- **Assigned task**
Pick every line from the data that holds the word "изменение".

- **Information provided**
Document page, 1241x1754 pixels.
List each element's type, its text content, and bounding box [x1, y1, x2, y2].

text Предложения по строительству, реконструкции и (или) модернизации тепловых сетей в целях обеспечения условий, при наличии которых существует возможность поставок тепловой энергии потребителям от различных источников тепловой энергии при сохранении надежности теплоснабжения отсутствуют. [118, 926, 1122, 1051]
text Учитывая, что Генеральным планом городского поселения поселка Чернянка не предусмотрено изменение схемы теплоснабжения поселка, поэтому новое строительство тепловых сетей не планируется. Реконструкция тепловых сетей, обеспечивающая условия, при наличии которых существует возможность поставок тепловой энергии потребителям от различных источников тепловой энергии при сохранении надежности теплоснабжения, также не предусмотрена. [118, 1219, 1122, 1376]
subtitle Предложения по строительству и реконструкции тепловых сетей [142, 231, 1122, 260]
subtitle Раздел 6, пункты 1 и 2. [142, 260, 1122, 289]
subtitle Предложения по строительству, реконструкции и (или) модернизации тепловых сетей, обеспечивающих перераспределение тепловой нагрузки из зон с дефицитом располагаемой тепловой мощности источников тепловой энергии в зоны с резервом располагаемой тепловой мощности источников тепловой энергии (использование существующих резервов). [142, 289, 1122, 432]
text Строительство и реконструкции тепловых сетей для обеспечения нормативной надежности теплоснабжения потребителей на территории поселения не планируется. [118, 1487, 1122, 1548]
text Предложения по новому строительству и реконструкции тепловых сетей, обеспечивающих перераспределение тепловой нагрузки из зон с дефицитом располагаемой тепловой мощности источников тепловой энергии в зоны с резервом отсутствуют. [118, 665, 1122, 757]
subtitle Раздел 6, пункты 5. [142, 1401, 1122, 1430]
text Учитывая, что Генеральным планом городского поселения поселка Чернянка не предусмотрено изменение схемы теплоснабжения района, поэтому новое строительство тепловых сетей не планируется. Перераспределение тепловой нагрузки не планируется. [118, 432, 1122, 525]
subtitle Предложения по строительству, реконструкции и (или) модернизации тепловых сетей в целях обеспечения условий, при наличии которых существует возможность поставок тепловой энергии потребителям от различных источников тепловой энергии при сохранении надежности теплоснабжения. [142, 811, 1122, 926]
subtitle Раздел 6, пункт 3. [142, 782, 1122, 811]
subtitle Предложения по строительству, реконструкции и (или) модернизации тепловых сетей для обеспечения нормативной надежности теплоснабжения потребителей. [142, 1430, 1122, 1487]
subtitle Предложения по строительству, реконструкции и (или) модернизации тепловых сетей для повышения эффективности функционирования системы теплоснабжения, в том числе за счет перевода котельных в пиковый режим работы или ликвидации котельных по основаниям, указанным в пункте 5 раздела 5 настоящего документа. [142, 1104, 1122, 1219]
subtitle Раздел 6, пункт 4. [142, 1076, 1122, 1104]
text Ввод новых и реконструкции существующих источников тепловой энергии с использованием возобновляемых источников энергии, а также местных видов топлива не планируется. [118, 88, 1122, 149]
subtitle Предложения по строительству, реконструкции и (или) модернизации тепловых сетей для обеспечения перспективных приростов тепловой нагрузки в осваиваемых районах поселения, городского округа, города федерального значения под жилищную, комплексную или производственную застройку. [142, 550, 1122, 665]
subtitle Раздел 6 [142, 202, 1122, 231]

- **Result for this task**
text Учитывая, что Генеральным планом городского поселения поселка Чернянка не предусмотрено изменение схемы теплоснабжения поселка, поэтому новое строительство тепловых сетей не планируется. Реконструкция тепловых сетей, обеспечивающая условия, при наличии которых существует возможность поставок тепловой энергии потребителям от различных источников тепловой энергии при сохранении надежности теплоснабжения, также не предусмотрена. [118, 1219, 1122, 1376]
text Учитывая, что Генеральным планом городского поселения поселка Чернянка не предусмотрено изменение схемы теплоснабжения района, поэтому новое строительство тепловых сетей не планируется. Перераспределение тепловой нагрузки не планируется. [118, 432, 1122, 525]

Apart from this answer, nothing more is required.